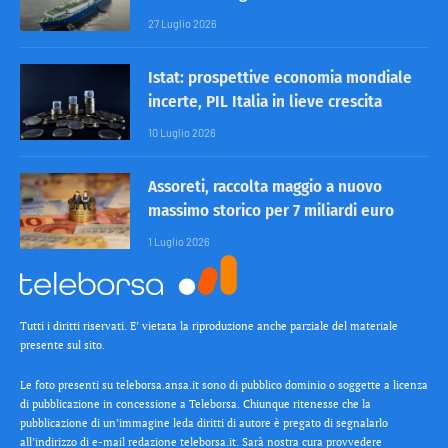
27 Luglio 2026
Istat: prospettive economia mondiale
incerte, PIL Italia in lieve crescita
10 Luglio 2026
Assoreti, raccolta maggio a nuovo
massimo storico per 7 miliardi euro
1 Luglio 2026
Tutti i diritti riservati. E’ vietata la riproduzione anche parziale del materiale
presente sul sito.
Le foto presenti su teleborsa.ansa.it sono di pubblico dominio o soggette a licenza
di pubblicazione in concessione a Teleborsa. Chiunque ritenesse che la
pubblicazione di un’immagine leda diritti di autore è pregato di segnalarlo
all’indirizzo di e-mail redazione teleborsa.it. Sarà nostra cura provvedere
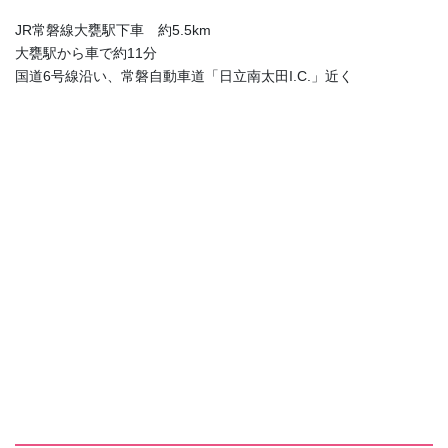
JR常磐線大甕駅下車 約5.5km
大甕駅から車で約11分
国道6号線沿い、常磐自動車道「日立南太田I.C.」近く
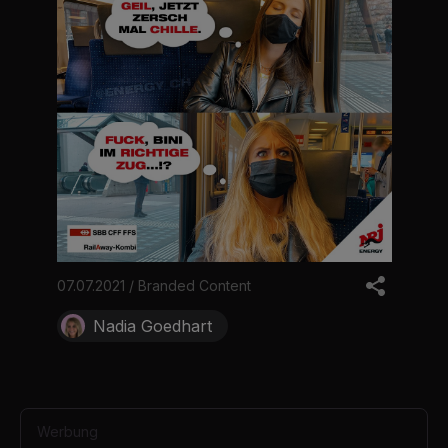
07.07.2021 / Branded Content
Nadia Goedhart
Werbung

*****

Return, from the data, each line where the string "pubblicazione" occurs.

di pubblicazione in concessione a Teleborsa. Chiunque ritenesse che la
pubblicazione di un’immagine leda diritti di autore è pregato di segnalarlo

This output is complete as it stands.